Modelling the Autocovariance of the Power Spectrum of a Solar-Type Oscillator

TL;DR

This paper introduces an automated method to model and fit the autocovariance of the power spectrum of solar-type stars, enabling objective extraction of seismic parameters crucial for asteroseismology, especially useful for large datasets from missions like Kepler.

Contribution

The paper presents a novel automated procedure for modeling the autocovariance of stellar power spectra, reducing subjective bias in seismic parameter estimation.

Findings

Successfully applied to solar simulations with different magnitudes

Accurately retrieves mean small frequency separation and rotational splitting

Provides insights into precision and accuracy for Kepler-like observations

Abstract

Asteroseismology is able to conduct studies on the interiors of solar-type stars from the analysis of stellar acoustic spectra.
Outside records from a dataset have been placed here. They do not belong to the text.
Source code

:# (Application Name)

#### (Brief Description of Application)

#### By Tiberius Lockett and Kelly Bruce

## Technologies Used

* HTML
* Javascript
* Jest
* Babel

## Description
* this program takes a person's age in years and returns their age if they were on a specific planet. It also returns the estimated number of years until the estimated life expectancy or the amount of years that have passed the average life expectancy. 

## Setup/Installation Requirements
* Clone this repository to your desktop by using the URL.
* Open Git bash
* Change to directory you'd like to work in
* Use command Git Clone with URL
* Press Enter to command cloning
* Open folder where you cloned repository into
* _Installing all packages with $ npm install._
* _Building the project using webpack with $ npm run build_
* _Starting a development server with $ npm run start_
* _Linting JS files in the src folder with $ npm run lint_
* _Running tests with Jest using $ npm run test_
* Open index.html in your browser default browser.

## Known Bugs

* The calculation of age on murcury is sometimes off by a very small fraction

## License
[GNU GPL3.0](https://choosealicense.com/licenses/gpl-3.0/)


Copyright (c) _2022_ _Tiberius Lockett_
However, such an analysis process often has to rely upon subjective choices made throughout. A recurring problem is to determine whether a signal in the acoustic spectrum originates from a radial or a dipolar oscillation mode. In order to overcome this problem, we present a procedure for modelling and fitting the autocovariance of the power spectrum which can be used to obtain global seismic parameters of solar-type stars, doing so in an automated fashion without the need to make subjective choices. From the set of retrievable global seismic parameters we emphasize the mean small frequency separation and, depending on the intrinsic characteristics of the power spectrum, the mean rotational frequency splitting. Since this procedure is automated, it can serve as a useful tool in the analysis of the more than one thousand solar-type stars expected to be observed as part of the Kepler Asteroseismic Investigation (KAI). We apply the aforementioned procedure to simulations of the Sun. Assuming different apparent magnitudes, we address the issues of how accurately and how precisely we can retrieve the several global seismic parameters were the Sun to be observed as part of the KAI.